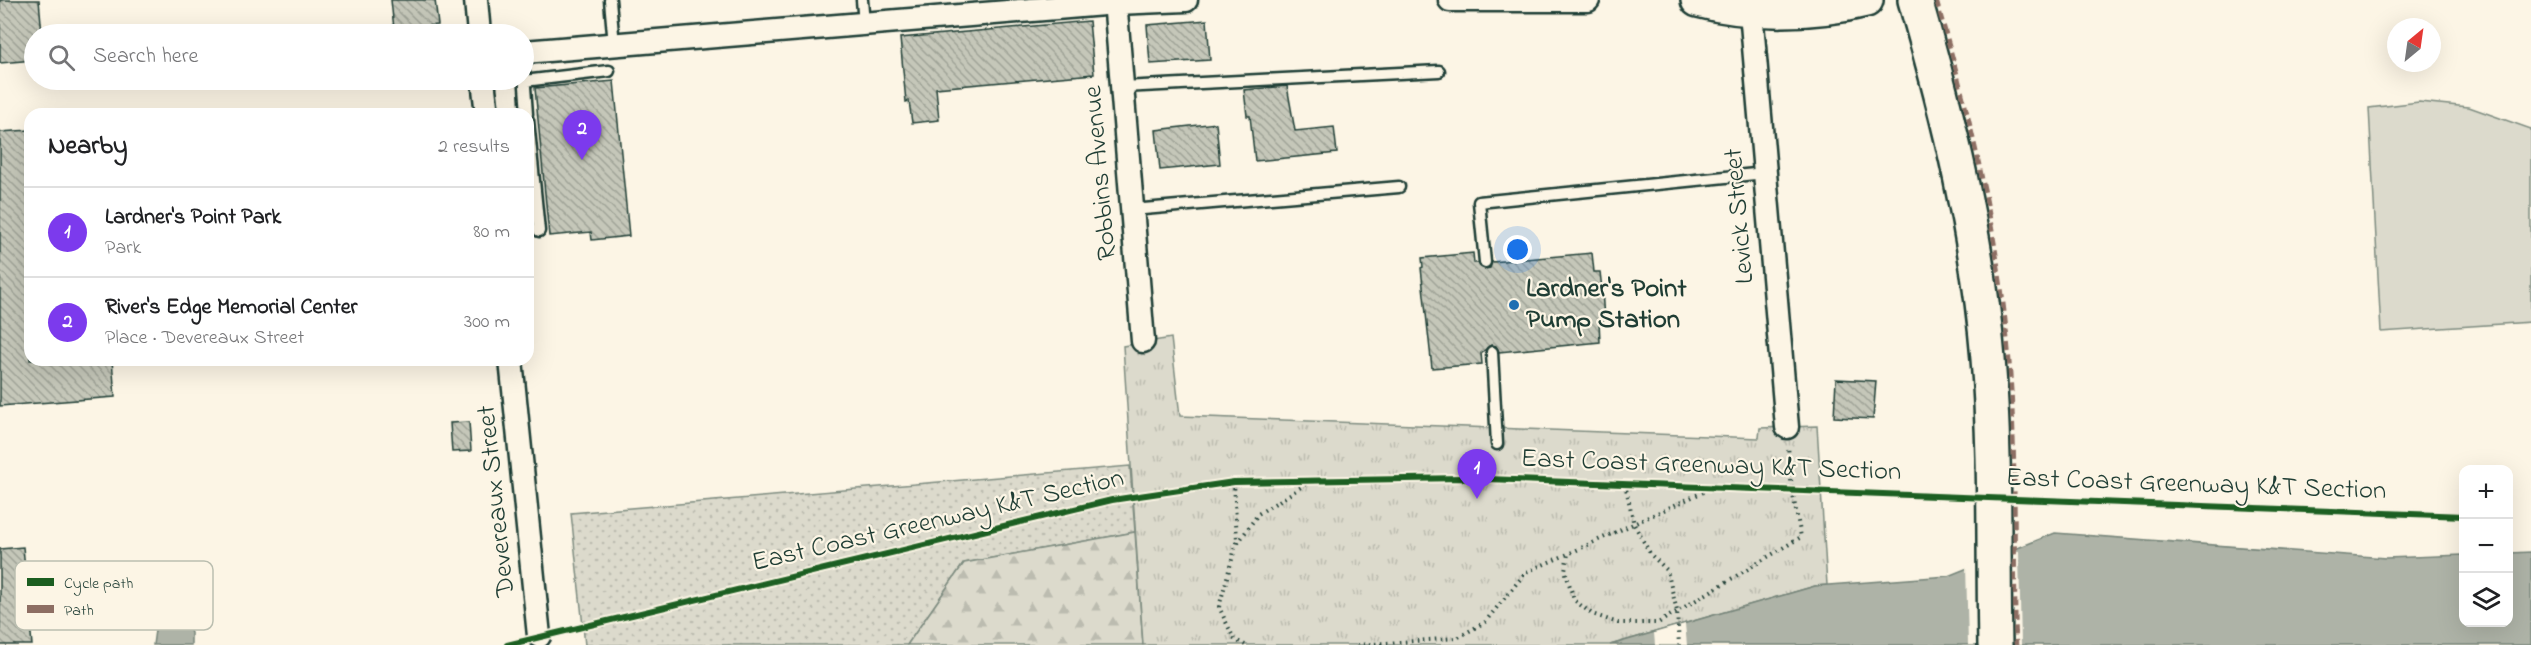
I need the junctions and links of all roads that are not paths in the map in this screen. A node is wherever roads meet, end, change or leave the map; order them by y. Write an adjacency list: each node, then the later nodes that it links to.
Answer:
1 (476, 0): 12 (street)
2 (610, 0): 14 (lane)
3 (862, 0): 13 (lane)
4 (1186, 0): 10 (street)
5 (1450, 0): 6 (street)
6 (1588, 0)
7 (1698, 0): 11 (main road)
8 (1866, 0): 11 (main road)
9 (1915, 0): 36 (main road)
10 (1115, 1): 13 (street); 19 (street, Robbins Avenue)
11 (1750, 4): 24 (street, Levick Street)
12 (478, 24)
13 (864, 24): 14 (street)
14 (614, 45): 15 (street)
15 (534, 51)
16 (609, 71): 18 (lane)
17 (1439, 71): 19 (lane)
18 (534, 76)
19 (1123, 87): 27 (street, Robbins Avenue)
20 (484, 90): 22 (street)
21 (525, 90): 23 (lane)
22 (486, 108)
23 (527, 108)
24 (1765, 173): 29 (lane); 33 (street, Levick Street)
25 (534, 181): 28 (lane)
26 (1399, 187): 27 (lane)
27 (1132, 210): 30 (street, Robbins Avenue)
28 (539, 231)
29 (1485, 262)
30 (1143, 341)
31 (1492, 352): 34 (lane)
32 (512, 366): 35 (street, Devereaux Street)
33 (1787, 427)
34 (1497, 444)
35 (535, 641)
36 (1995, 645)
━━━━━━━━
**Activity**
The whole listing above should be restated word for word, minus any images.

**Reply**
I need the junctions and links of all roads that are not paths in the map in this screen. A node is wherever roads meet, end, change or leave the map; order them by y. Write an adjacency list: each node, then the later nodes that it links to.
Answer:
1 (476, 0): 12 (street)
2 (610, 0): 14 (lane)
3 (862, 0): 13 (lane)
4 (1186, 0): 10 (street)
5 (1450, 0): 6 (street)
6 (1588, 0)
7 (1698, 0): 11 (main road)
8 (1866, 0): 11 (main road)
9 (1915, 0): 36 (main road)
10 (1115, 1): 13 (street); 19 (street, Robbins Avenue)
11 (1750, 4): 24 (street, Levick Street)
12 (478, 24)
13 (864, 24): 14 (street)
14 (614, 45): 15 (street)
15 (534, 51)
16 (609, 71): 18 (lane)
17 (1439, 71): 19 (lane)
18 (534, 76)
19 (1123, 87): 27 (street, Robbins Avenue)
20 (484, 90): 22 (street)
21 (525, 90): 23 (lane)
22 (486, 108)
23 (527, 108)
24 (1765, 173): 29 (lane); 33 (street, Levick Street)
25 (534, 181): 28 (lane)
26 (1399, 187): 27 (lane)
27 (1132, 210): 30 (street, Robbins Avenue)
28 (539, 231)
29 (1485, 262)
30 (1143, 341)
31 (1492, 352): 34 (lane)
32 (512, 366): 35 (street, Devereaux Street)
33 (1787, 427)
34 (1497, 444)
35 (535, 641)
36 (1995, 645)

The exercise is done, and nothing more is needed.